Above, we have been assuming that the order of the clusters
corresponds to the order of the values in the target variable.
If we look at the numbers in the confusion matrix, we oberserve
that-
cluster 2 should be regarded as the cluster of the virginica
species, and
cluster 3 of the versicolor spiecies.
This means that we should swap rows 2 and 3 before calculating the
error:
cm <- cm[c(1,3,2),]
100*(1-sum(diag(cm))/sum(cm))
## [1] 18.66667
This leads to a considerably lower error.
Below, we will work with an algorithm that deals with a
density-based clustering method. (Look at Torgo, Page 130.) These
methods search for regions in the input space where cases are packed
tightly. The DBSCAN algorithm is used for this purpose.
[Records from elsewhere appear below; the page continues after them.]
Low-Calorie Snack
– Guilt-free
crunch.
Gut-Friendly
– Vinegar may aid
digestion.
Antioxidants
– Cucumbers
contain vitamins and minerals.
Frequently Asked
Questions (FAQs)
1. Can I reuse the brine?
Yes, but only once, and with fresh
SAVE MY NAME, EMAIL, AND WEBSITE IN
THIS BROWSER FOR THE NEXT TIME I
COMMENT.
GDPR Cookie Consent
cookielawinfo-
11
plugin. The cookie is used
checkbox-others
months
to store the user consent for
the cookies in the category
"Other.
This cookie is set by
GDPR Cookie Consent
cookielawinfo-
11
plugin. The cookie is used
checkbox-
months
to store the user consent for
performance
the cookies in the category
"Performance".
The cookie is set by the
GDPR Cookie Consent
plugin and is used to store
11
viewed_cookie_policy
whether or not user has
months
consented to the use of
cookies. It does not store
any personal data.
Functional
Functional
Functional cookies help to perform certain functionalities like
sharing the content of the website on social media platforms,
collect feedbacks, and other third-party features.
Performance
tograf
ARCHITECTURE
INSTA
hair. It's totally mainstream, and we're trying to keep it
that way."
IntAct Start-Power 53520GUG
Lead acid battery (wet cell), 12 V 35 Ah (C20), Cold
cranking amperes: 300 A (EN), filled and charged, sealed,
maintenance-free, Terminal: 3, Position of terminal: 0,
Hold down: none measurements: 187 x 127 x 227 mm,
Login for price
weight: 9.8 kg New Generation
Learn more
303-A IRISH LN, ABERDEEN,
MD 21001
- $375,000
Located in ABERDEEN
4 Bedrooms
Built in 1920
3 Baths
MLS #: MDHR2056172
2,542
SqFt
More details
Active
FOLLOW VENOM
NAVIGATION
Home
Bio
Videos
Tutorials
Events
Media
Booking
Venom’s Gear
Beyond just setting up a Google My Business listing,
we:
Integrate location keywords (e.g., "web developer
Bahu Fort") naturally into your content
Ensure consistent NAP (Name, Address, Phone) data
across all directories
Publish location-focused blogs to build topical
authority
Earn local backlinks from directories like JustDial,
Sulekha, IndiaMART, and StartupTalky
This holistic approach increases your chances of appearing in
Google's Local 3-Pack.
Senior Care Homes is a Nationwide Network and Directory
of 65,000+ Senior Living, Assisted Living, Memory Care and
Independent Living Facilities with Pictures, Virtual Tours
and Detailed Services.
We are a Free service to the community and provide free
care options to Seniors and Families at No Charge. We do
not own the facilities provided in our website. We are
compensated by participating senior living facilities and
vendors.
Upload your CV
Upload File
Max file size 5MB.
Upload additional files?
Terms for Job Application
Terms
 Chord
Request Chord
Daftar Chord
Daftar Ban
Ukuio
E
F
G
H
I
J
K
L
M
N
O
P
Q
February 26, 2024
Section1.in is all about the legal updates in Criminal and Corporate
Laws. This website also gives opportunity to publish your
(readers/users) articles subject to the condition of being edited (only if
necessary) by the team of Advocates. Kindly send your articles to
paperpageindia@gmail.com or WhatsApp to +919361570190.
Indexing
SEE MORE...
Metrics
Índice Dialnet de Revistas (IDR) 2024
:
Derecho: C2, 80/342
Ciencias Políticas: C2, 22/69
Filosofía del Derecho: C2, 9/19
The key idea of this method is to estimate the density of a single
observation as the number of observations that are within a certain
radius of the observation, The radius being a key parameter of the
method known as reachability distance.
The dbscan() function from the package, fpc, contains an
implementation of the density-based clustering algorithm that is
discussed in Torgo, Page 130.
The dbscan() function contains two parameters: eps and MinPts. These
parameters control the reachability distance and the minimum number of
observations within this distance for a case to be considered a core
point, respectively.
The code below illustrates the application of this method to the
Iris dataset.
library(fpc)
d <- scale(iris[ ,-5])
db <- dbscan(d, eps=0.9, MinPts=5)
db
## dbscan Pts=150 MinPts=5 eps=0.9
## 0 1 2
## border 4 1 4
## seed 0 48 93
## total 4 49 97
table(db$cluster, iris$Species)
##
## setosa versicolor virginica
## 0 1 0 3
## 1 49 0 0
## 2 0 50 47
Cluster 0 contains the set of observations that the algorithm has
decided to tag as too different from the remaining cases. With the
parameter settings used, the algorithm has clustered the remaining cases
in two groups.
Looking at the confusion matrix (above), it seems cluster 1 contains
the setosas, with the exception of one that was put in the group of
outliers.
Cluster 2 contains the plants of the other two species. When
analyzing the silhouette coefficients (above) for different clustering
settings, creating two groups often appeared as the best option.
However, it is well known that in this dataset the versicolor and
virginica species are very hard to differentiate.